The Carpenters first broke onto the music scene in 1969 at the apex of the counterculture and seemed to represent everything that the radicals resented: sweet melodies, understated arrangements, and an almost relentless optimism in the face of widespread cynicism and hatred. While their music was wildly popular almost from the outset of their careers (although Richard Carpenter emphatically states that they were decidedly not an "overnight success"), The Carpenters always struggled with a bubble-gum image, with some considering them sellouts to the Establishment. Their music was sweet and light, ballads with an occasional country-music influence, such as with "Top Of The World". Of their entire catalog, their most enduring song is "Close to You", a timeless classic.
I was and am a big fan of the entire Carpenters catalog. However, my favorite Carpenters song is one that is paradoxically cynical and bitter in a manner that belies its initial arrangement and the sweetness of Karen Carpenter's voice: "Goodbye to Love," written by Richard Carpenter after an inspiration from a Bing Crosby movie. Its lyrics are still jarringly haunting when paired with Karen's voice:
I'll say goodbye to love
No one ever cared if I should live or die
Time and time again
the chance for love has passed me by
and all I know of love
is how to live without it
Most strikingly, Richard Carpenter hired a prominent session guitarist specifically to create a power riff in the middle of the song, using an overdriven amplifier to create a hard-rock sound that was as equally out of character for the duo as the bitter and defeatist lyrics. Even as the first solo fades out -- the song finishes with a second one -- Richard changes key briefly to inject a moment of hope ("There may come a time when I will see that I've been wrong") but slides back to the despair in a minor key again, completing the most contradictory and pessimistic song of The Carpenters' repertoire.
Richard later recounted the letters they received, angry at him for "selling out", but the guitarist (whose name I can't recall now) described this as the precursor to the power ballads that would come later, such as "More Than A Feeling" by Boston. He credits Richard as an innovator, and it's hard to disagree. It's also hard to dispute that The Carpenters were too easily dismissed and deserve a lot more respect than they are given for their contributions. Their image as the All-American Kids of pop music gets in the way of an honest evaluation of their catalog. Unfortunately, it probably also got in the way of Karen Carpenter's life, leading to her tragic death from the complications of anorexia nervosa.

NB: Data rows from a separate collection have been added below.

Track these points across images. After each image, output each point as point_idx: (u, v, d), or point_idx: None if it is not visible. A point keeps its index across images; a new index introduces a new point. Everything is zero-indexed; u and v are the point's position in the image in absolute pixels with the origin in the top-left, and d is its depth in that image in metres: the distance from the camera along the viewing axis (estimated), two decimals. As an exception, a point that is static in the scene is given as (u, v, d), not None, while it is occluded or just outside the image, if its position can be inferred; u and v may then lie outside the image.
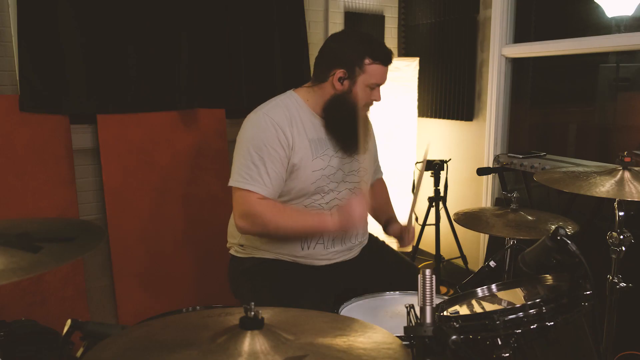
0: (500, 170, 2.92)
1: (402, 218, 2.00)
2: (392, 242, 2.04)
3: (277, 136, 1.71)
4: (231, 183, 1.72)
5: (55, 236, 1.16)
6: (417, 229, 3.29)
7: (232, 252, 1.95)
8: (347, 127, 1.80)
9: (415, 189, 2.00)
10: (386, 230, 2.00)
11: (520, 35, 3.09)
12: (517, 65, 3.15)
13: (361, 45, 1.77)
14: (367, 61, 1.75)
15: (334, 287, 1.79)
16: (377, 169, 2.15)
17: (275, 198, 1.73)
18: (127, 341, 0.92)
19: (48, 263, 1.03)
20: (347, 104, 1.78)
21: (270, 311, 0.98)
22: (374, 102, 1.84)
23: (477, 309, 1.36)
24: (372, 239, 2.07)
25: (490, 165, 3.06)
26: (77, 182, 2.61)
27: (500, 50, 3.07)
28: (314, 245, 1.82)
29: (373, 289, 1.70)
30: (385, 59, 1.79)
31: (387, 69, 1.81)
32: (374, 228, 2.03)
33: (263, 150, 1.69)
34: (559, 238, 1.23)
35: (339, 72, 1.76)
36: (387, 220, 2.00)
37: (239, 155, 1.73)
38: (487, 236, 3.12)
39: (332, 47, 1.81)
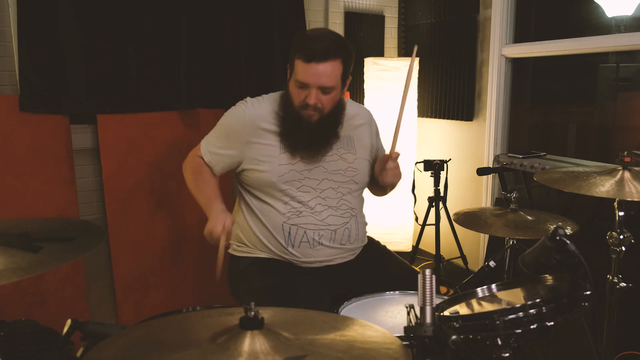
0: (500, 170, 2.91)
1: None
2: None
3: (244, 122, 1.80)
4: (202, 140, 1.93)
5: (55, 236, 1.16)
6: (417, 229, 3.29)
7: (230, 250, 1.95)
8: (287, 126, 1.78)
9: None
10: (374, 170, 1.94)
11: (520, 35, 3.09)
12: (517, 65, 3.15)
13: (298, 41, 1.73)
14: (296, 57, 1.70)
15: (330, 289, 1.76)
16: None
17: (218, 172, 1.87)
18: (127, 341, 0.92)
19: (48, 263, 1.03)
20: (285, 102, 1.79)
21: (270, 311, 0.98)
22: (310, 104, 1.70)
23: (477, 309, 1.36)
24: (374, 242, 2.03)
25: (490, 165, 3.06)
26: (77, 182, 2.61)
27: (500, 50, 3.07)
28: (298, 243, 1.79)
29: (371, 291, 1.67)
30: (307, 55, 1.65)
31: (314, 67, 1.65)
32: (374, 231, 2.02)
33: (226, 131, 1.85)
34: (558, 238, 1.23)
35: (289, 68, 1.79)
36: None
37: (216, 125, 1.91)
38: (487, 236, 3.12)
39: None
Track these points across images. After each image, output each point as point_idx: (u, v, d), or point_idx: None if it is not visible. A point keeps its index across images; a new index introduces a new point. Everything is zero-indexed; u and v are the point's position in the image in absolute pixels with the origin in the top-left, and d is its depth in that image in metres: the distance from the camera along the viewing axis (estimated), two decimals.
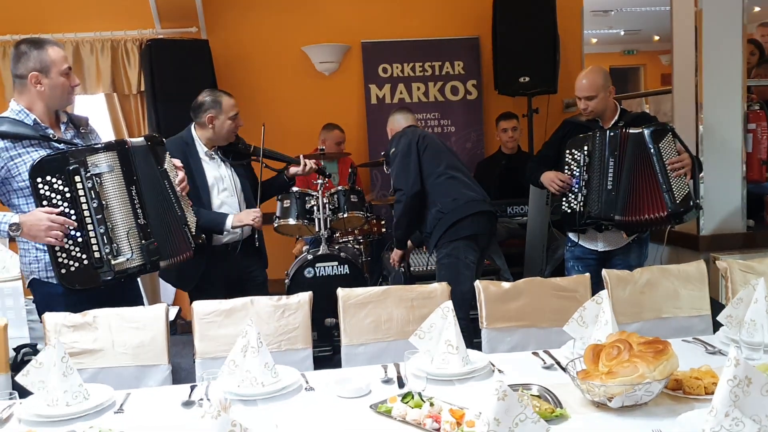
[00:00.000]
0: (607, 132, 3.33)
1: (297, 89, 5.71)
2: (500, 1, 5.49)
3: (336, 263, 4.34)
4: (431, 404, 1.80)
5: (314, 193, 4.25)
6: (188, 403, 1.99)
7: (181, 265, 2.88)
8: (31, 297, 3.86)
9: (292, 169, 3.64)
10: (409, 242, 4.11)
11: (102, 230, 2.51)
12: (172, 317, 5.06)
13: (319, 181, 4.16)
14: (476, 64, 5.91)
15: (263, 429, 1.75)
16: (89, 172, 2.50)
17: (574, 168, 3.38)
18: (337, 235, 4.80)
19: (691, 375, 1.87)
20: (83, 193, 2.50)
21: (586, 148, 3.34)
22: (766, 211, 4.25)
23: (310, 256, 4.35)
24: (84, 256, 2.52)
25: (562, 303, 2.64)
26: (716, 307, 2.71)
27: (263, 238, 3.73)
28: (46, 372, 1.98)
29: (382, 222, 4.97)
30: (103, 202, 2.53)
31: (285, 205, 4.30)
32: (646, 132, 3.23)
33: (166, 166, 2.74)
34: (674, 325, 2.69)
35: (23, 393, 2.03)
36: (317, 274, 4.32)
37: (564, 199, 3.42)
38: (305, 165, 3.65)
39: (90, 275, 2.52)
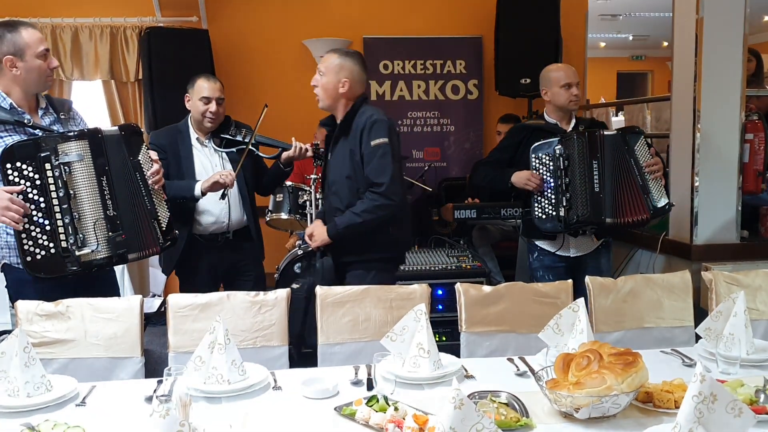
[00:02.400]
0: (586, 134, 3.27)
1: (296, 83, 5.65)
2: (504, 2, 5.45)
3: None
4: (396, 408, 1.77)
5: (307, 188, 4.22)
6: (151, 398, 1.96)
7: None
8: None
9: (285, 154, 3.51)
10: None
11: (68, 220, 2.48)
12: (155, 308, 5.04)
13: (312, 176, 4.12)
14: (478, 63, 5.87)
15: (218, 429, 1.72)
16: (58, 160, 2.47)
17: (543, 172, 3.28)
18: None
19: (662, 388, 1.84)
20: (52, 182, 2.47)
21: (559, 150, 3.23)
22: (761, 222, 4.19)
23: (300, 252, 4.33)
24: (51, 245, 2.49)
25: (543, 309, 2.60)
26: (704, 317, 2.67)
27: (260, 230, 3.63)
28: (8, 361, 1.95)
29: None
30: (71, 192, 2.49)
31: (278, 200, 4.27)
32: (622, 134, 3.26)
33: (140, 158, 2.69)
34: (656, 336, 2.65)
35: None
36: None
37: (536, 205, 3.31)
38: (298, 148, 3.46)
39: (56, 264, 2.50)
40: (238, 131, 3.47)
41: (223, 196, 3.27)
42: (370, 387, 2.02)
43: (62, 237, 2.49)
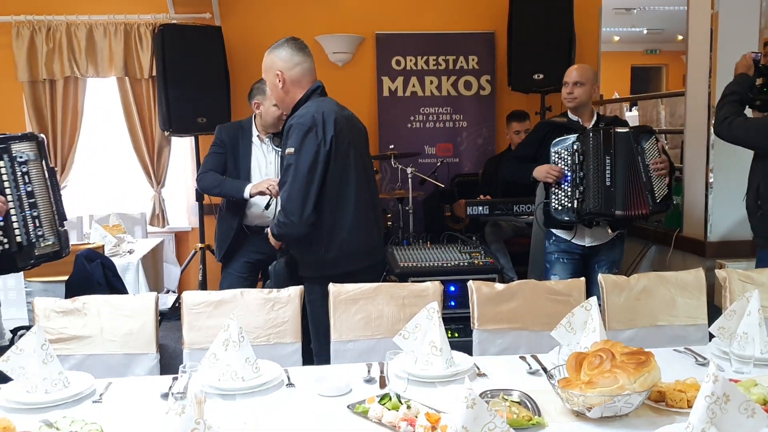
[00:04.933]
0: (601, 131, 3.38)
1: None
2: None
3: None
4: (408, 407, 1.78)
5: None
6: (167, 395, 1.98)
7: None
8: (32, 279, 3.93)
9: None
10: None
11: (36, 214, 2.69)
12: (169, 303, 5.09)
13: None
14: (491, 59, 5.85)
15: (232, 426, 1.73)
16: (16, 159, 2.67)
17: (562, 166, 3.43)
18: None
19: (675, 387, 1.83)
20: (8, 179, 2.65)
21: (576, 146, 3.38)
22: None
23: None
24: (5, 240, 2.67)
25: (555, 306, 2.60)
26: (717, 315, 2.66)
27: None
28: (26, 358, 1.98)
29: (388, 215, 4.94)
30: (30, 190, 2.71)
31: None
32: (633, 132, 3.38)
33: (52, 165, 2.97)
34: (669, 334, 2.64)
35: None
36: None
37: (554, 197, 3.46)
38: None
39: (8, 260, 2.69)
40: None
41: (267, 206, 3.43)
42: (382, 385, 2.03)
43: (17, 232, 2.70)
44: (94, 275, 3.55)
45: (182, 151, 5.79)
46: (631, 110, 7.96)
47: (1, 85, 5.38)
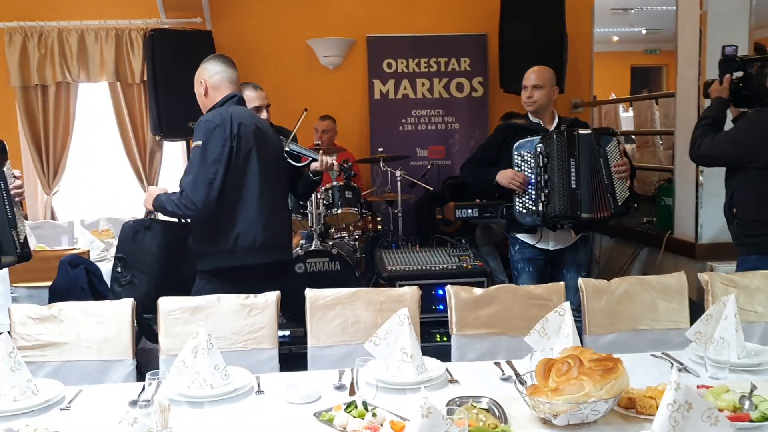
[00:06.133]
0: (565, 133, 3.35)
1: (300, 82, 5.68)
2: None
3: (327, 259, 4.33)
4: (374, 414, 1.77)
5: None
6: (135, 403, 1.97)
7: None
8: (18, 285, 3.92)
9: (313, 165, 3.51)
10: None
11: None
12: None
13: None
14: (483, 61, 5.85)
15: None
16: None
17: (525, 169, 3.39)
18: (332, 230, 4.78)
19: (645, 394, 1.81)
20: None
21: (540, 148, 3.34)
22: None
23: (301, 252, 4.34)
24: None
25: (534, 311, 2.57)
26: None
27: (290, 232, 3.66)
28: None
29: (378, 219, 4.93)
30: None
31: None
32: (596, 134, 3.36)
33: (4, 170, 2.77)
34: (650, 338, 2.61)
35: None
36: (308, 270, 4.32)
37: (518, 200, 3.41)
38: (324, 161, 3.42)
39: None
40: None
41: None
42: (352, 392, 2.01)
43: None
44: (78, 281, 3.53)
45: (174, 156, 5.79)
46: (628, 111, 7.93)
47: None
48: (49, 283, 3.75)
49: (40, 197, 5.61)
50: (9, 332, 2.40)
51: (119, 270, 3.04)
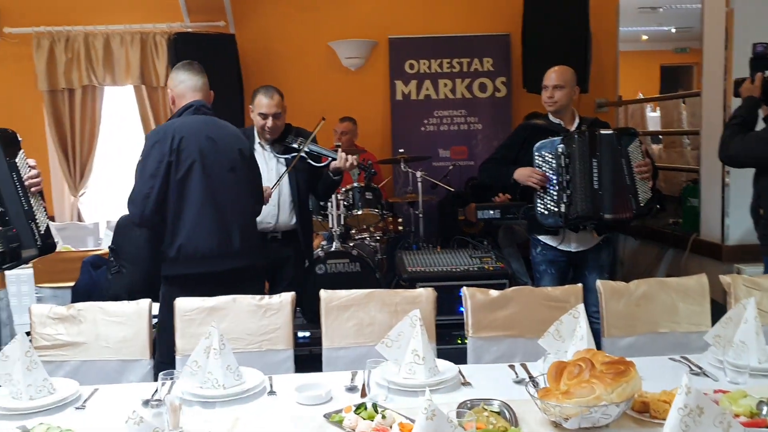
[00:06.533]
0: (587, 133, 3.31)
1: (322, 84, 5.70)
2: None
3: (347, 260, 4.33)
4: (383, 416, 1.76)
5: None
6: (147, 402, 1.99)
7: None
8: (43, 285, 4.00)
9: (333, 164, 3.56)
10: None
11: None
12: None
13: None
14: (506, 61, 5.81)
15: None
16: None
17: (546, 169, 3.34)
18: (353, 231, 4.78)
19: (659, 397, 1.78)
20: None
21: (561, 149, 3.29)
22: None
23: (321, 253, 4.35)
24: None
25: (552, 313, 2.53)
26: None
27: (310, 234, 3.77)
28: (11, 365, 2.00)
29: (399, 219, 4.92)
30: None
31: None
32: (618, 135, 3.32)
33: (17, 160, 2.66)
34: (670, 341, 2.57)
35: None
36: (328, 271, 4.32)
37: (539, 201, 3.37)
38: (344, 159, 3.49)
39: None
40: (294, 139, 3.57)
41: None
42: (363, 394, 2.01)
43: None
44: (100, 281, 3.58)
45: None
46: (655, 111, 7.81)
47: (22, 94, 5.50)
48: (71, 284, 3.81)
49: (67, 199, 5.70)
50: (28, 332, 2.42)
51: (111, 260, 3.16)
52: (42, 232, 2.69)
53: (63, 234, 4.89)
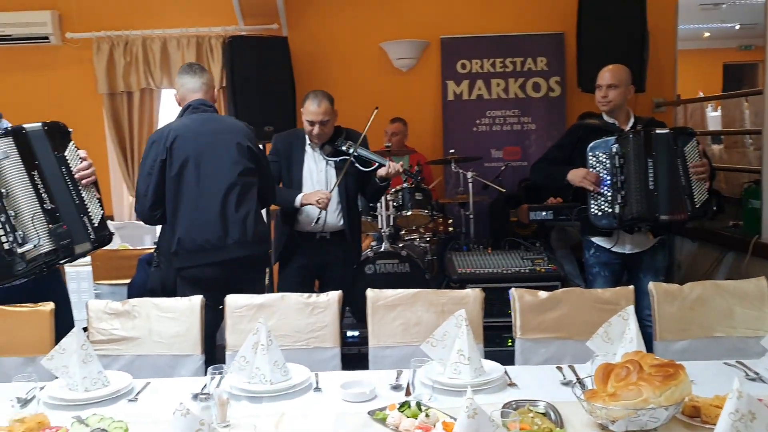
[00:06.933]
0: (642, 133, 3.25)
1: (373, 86, 5.71)
2: None
3: (396, 261, 4.34)
4: (427, 415, 1.76)
5: None
6: (197, 396, 2.03)
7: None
8: (101, 282, 4.12)
9: (379, 171, 3.60)
10: None
11: (3, 219, 2.38)
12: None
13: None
14: (560, 60, 5.72)
15: (254, 428, 1.75)
16: None
17: (600, 169, 3.29)
18: (403, 232, 4.78)
19: (711, 402, 1.73)
20: None
21: (616, 149, 3.24)
22: None
23: (371, 253, 4.37)
24: None
25: (602, 315, 2.47)
26: None
27: (359, 235, 3.81)
28: (68, 358, 2.07)
29: (450, 221, 4.90)
30: (2, 191, 2.40)
31: None
32: (674, 135, 3.24)
33: (66, 153, 2.62)
34: (726, 346, 2.49)
35: None
36: (377, 271, 4.34)
37: (593, 202, 3.31)
38: (391, 167, 3.54)
39: (2, 268, 2.39)
40: (344, 141, 3.60)
41: (317, 221, 3.49)
42: (408, 393, 2.01)
43: (2, 239, 2.38)
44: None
45: None
46: (717, 110, 7.57)
47: (83, 97, 5.67)
48: (128, 281, 3.92)
49: (126, 199, 5.86)
50: (85, 327, 2.49)
51: (155, 254, 3.37)
52: (96, 224, 2.66)
53: (121, 233, 5.03)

Hugh Hewitt interviewed another songwriting innovator on Friday, Alan Bergman, whose career spans six decades and has written classics such as "Windmills of My Mind" along with his wife Marilyn. Bergman expressed hope that people will return to the standards, as recording artists like Tony Bennett experience a renaissance. Perhaps it won't be too much to ask that people reassess the contribution of Richard and Karen Carpenter as well.